» Task prompt
State only how many lines below include the word "reset".

» Input for this task

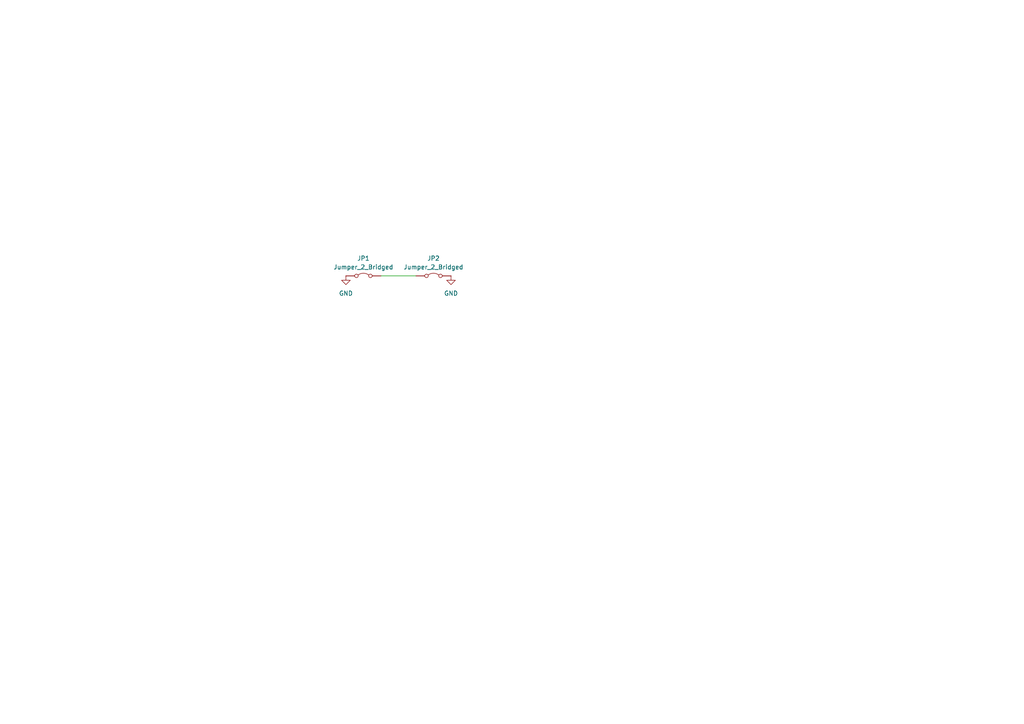
<source format=kicad_sch>
(kicad_sch
	(version 20231120)
	(generator "eeschema")
	(generator_version "8.0")
	(uuid "21ec586f-e82b-4bf7-8cab-2bdf0e6c4e3a")
	(paper "A4")
	
	(wire
		(pts
			(xy 110.49 80.01) (xy 120.65 80.01)
		)
		(stroke
			(width 0)
			(type default)
		)
		(uuid "4f2abe39-fd85-4993-8ae6-14bcb9caa57e")
	)
	(symbol
		(lib_id "Jumper:Jumper_2_Bridged")
		(at 105.41 80.01 0)
		(unit 1)
		(exclude_from_sim yes)
		(in_bom yes)
		(on_board yes)
		(dnp no)
		(fields_autoplaced yes)
		(uuid "5a612dad-1c08-4528-a366-3e3268f29480")
		(property "Reference" "JP1"
			(at 105.41 74.93 0)
			(effects
				(font
					(size 1.27 1.27)
				)
			)
		)
		(property "Value" "Jumper_2_Bridged"
			(at 105.41 77.47 0)
			(effects
				(font
					(size 1.27 1.27)
				)
			)
		)
		(property "Footprint" "Jumper:SolderJumper-2_P1.3mm_Bridged_RoundedPad1.0x1.5mm"
			(at 105.41 80.01 0)
			(effects
				(font
					(size 1.27 1.27)
				)
				(hide yes)
			)
		)
		(property "Datasheet" "~"
			(at 105.41 80.01 0)
			(effects
				(font
					(size 1.27 1.27)
				)
				(hide yes)
			)
		)
		(property "Description" "Jumper, 2-pole, closed/bridged"
			(at 105.41 80.01 0)
			(effects
				(font
					(size 1.27 1.27)
				)
				(hide yes)
			)
		)
		(pin "2"
			(uuid "070bf89f-3aec-4ce8-a14a-93d75588fbdc")
		)
		(pin "1"
			(uuid "f142dae4-6808-4747-9f03-1cd65d781c49")
		)
		(instances
			(project ""
				(path "/21ec586f-e82b-4bf7-8cab-2bdf0e6c4e3a"
					(reference "JP1")
					(unit 1)
				)
			)
		)
	)
	(symbol
		(lib_id "power:GND")
		(at 100.33 80.01 0)
		(unit 1)
		(exclude_from_sim no)
		(in_bom yes)
		(on_board yes)
		(dnp no)
		(fields_autoplaced yes)
		(uuid "8761fbf5-c4a4-4562-adff-5010a0ccfd9d")
		(property "Reference" "#PWR01"
			(at 100.33 86.36 0)
			(effects
				(font
					(size 1.27 1.27)
				)
				(hide yes)
			)
		)
		(property "Value" "GND"
			(at 100.33 85.09 0)
			(effects
				(font
					(size 1.27 1.27)
				)
			)
		)
		(property "Footprint" ""
			(at 100.33 80.01 0)
			(effects
				(font
					(size 1.27 1.27)
				)
				(hide yes)
			)
		)
		(property "Datasheet" ""
			(at 100.33 80.01 0)
			(effects
				(font
					(size 1.27 1.27)
				)
				(hide yes)
			)
		)
		(property "Description" "Power symbol creates a global label with name \"GND\" , ground"
			(at 100.33 80.01 0)
			(effects
				(font
					(size 1.27 1.27)
				)
				(hide yes)
			)
		)
		(pin "1"
			(uuid "7d432c2b-66da-44cb-80c1-229725096bda")
		)
		(instances
			(project ""
				(path "/21ec586f-e82b-4bf7-8cab-2bdf0e6c4e3a"
					(reference "#PWR01")
					(unit 1)
				)
			)
		)
	)
	(symbol
		(lib_id "power:GND")
		(at 130.81 80.01 0)
		(unit 1)
		(exclude_from_sim no)
		(in_bom yes)
		(on_board yes)
		(dnp no)
		(fields_autoplaced yes)
		(uuid "8d8e9efe-7e7e-41ec-8580-919f005d5189")
		(property "Reference" "#PWR02"
			(at 130.81 86.36 0)
			(effects
				(font
					(size 1.27 1.27)
				)
				(hide yes)
			)
		)
		(property "Value" "GND"
			(at 130.81 85.09 0)
			(effects
				(font
					(size 1.27 1.27)
				)
			)
		)
		(property "Footprint" ""
			(at 130.81 80.01 0)
			(effects
				(font
					(size 1.27 1.27)
				)
				(hide yes)
			)
		)
		(property "Datasheet" ""
			(at 130.81 80.01 0)
			(effects
				(font
					(size 1.27 1.27)
				)
				(hide yes)
			)
		)
		(property "Description" "Power symbol creates a global label with name \"GND\" , ground"
			(at 130.81 80.01 0)
			(effects
				(font
					(size 1.27 1.27)
				)
				(hide yes)
			)
		)
		(pin "1"
			(uuid "31b5ba17-e10b-4c12-9ea2-527f49728b83")
		)
		(instances
			(project "kicad-bug"
				(path "/21ec586f-e82b-4bf7-8cab-2bdf0e6c4e3a"
					(reference "#PWR02")
					(unit 1)
				)
			)
		)
	)
	(symbol
		(lib_id "Jumper:Jumper_2_Bridged")
		(at 125.73 80.01 0)
		(unit 1)
		(exclude_from_sim yes)
		(in_bom yes)
		(on_board yes)
		(dnp no)
		(fields_autoplaced yes)
		(uuid "99e18933-9a68-4aa5-b12d-02b9c88f991e")
		(property "Reference" "JP2"
			(at 125.73 74.93 0)
			(effects
				(font
					(size 1.27 1.27)
				)
			)
		)
		(property "Value" "Jumper_2_Bridged"
			(at 125.73 77.47 0)
			(effects
				(font
					(size 1.27 1.27)
				)
			)
		)
		(property "Footprint" "Jumper:SolderJumper-2_P1.3mm_Bridged_RoundedPad1.0x1.5mm"
			(at 125.73 80.01 0)
			(effects
				(font
					(size 1.27 1.27)
				)
				(hide yes)
			)
		)
		(property "Datasheet" "~"
			(at 125.73 80.01 0)
			(effects
				(font
					(size 1.27 1.27)
				)
				(hide yes)
			)
		)
		(property "Description" "Jumper, 2-pole, closed/bridged"
			(at 125.73 80.01 0)
			(effects
				(font
					(size 1.27 1.27)
				)
				(hide yes)
			)
		)
		(pin "2"
			(uuid "62735b2d-c1c8-4e65-be3d-88baef820016")
		)
		(pin "1"
			(uuid "035cca09-2b2b-42ae-a946-66bd60b92bc1")
		)
		(instances
			(project "kicad-bug"
				(path "/21ec586f-e82b-4bf7-8cab-2bdf0e6c4e3a"
					(reference "JP2")
					(unit 1)
				)
			)
		)
	)
	(sheet_instances
		(path "/"
			(page "1")
		)
	)
)

</source>
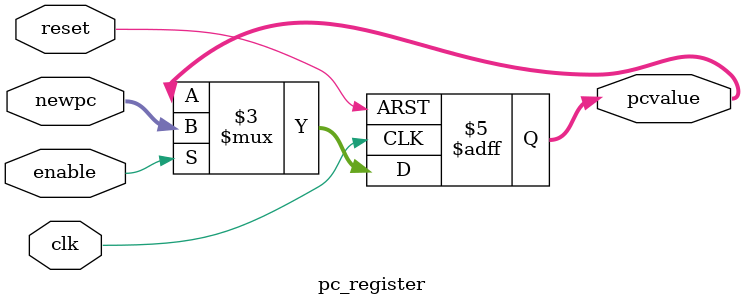
<source format=v>
/******************************************************************
* description
*	this is a register of 32-bit that corresponds to the pc counter. 
*	this register does not have an enable signal.
* version:
*	1.0
* author:
*	dr. josé luis pizano escalante
* email:
*	luispizano@iteso.mx
* date:
*	01/03/2014
******************************************************************/

module pc_register
#(
	parameter n=32
)
(
	input clk,
	input reset,
	input enable,
	input [n-1:0] newpc,
	
	
	output reg [n-1:0] pcvalue
);

always@(negedge reset or posedge clk) begin
	if(!reset)
		pcvalue <= 'h400000;
	else
		if(enable)
			pcvalue<=newpc;
end

endmodule
//pcreg

</source>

» Written answer
3